As The New York Times notes, “As Black Lives Matter protesters filled the streets last summer, many of the country’s largest corporations expressed solidarity and pledged support for racial justice. But now, with lawmakers around the country advancing restrictive voting rights bills that would have had a disproportionate impact on black voters, corporate America has gone quiet.”

So, Gene Robinson, first of all, I mean, laws that were created on the big lie. It’s hard to believe we’re here. And yeah, corporate America needed to do better.

EUGENE ROBINSON: Yeah, and I frankly expected some of those big corporations to do better because they ultimately –  

BRZEZINSKI: It wouldn’t have been hard.

ROBINSON: No, it wouldn’t have been hard. And they ultimately serve their consumers, who saw what happened and who know what’s going on and know that this is all based on the big lie. So, you know, I read that long statement from Delta that was – that to be charitable, missed the mark. I mean, it was – it just started from, you know, where you started, it was based on the big lie. You know, it’s like the fruit of the poison tree. You get all of these restrictions and, yes, they’re not as bad as they were initially proposed, but they’re really, really bad and they’re based on a lie. And Delta and others should have been able to come out and say that clearly and I think their customers would have appreciated that. I think their customers don’t appreciate what they, in fact, did.

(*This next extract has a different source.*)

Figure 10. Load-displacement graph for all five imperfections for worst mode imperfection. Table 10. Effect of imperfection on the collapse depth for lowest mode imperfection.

BRZEZINSKI: And Tom, while this is all, you know, two things can be true at same time, does this impact the Republican Party?

TOM NICHOLS: It has to. Because, and this is something that I brought up in the past, it’s another sign of the collapse of confidence in – within the Republican Party and anything like ideas or policy or beliefs about anything except the raw exercise – keeping and exercising of power. This is – every one of these legislative maneuvers in Republican-controlled legislatures is another way of saying, “There is no way we can sell anything to the public.” The only way we can stay anywhere near the levers of power is to pass restrictive laws and to disenfranchise and suppress and keep other Americans away from voting.

And to go back to the Georgia example, you know, it’s not just the consumers who see this. I mean, as corporate citizens, I have to wonder what it’s like for those companies based in Georgia to think that people in their workforce are walking through their doors saying, “My company does not care whether this state is going to deprive me of my right to vote,” as though this is, you know, 1880 or something.

But I think what it really says about the Republican Party is that the Republican Party has just become an empty shell for the gaining and keeping of power by a rapidly diminishing group of white conservatives who fear being pushed out of the national debate because they have nothing to offer, and so this is all they’ve got left.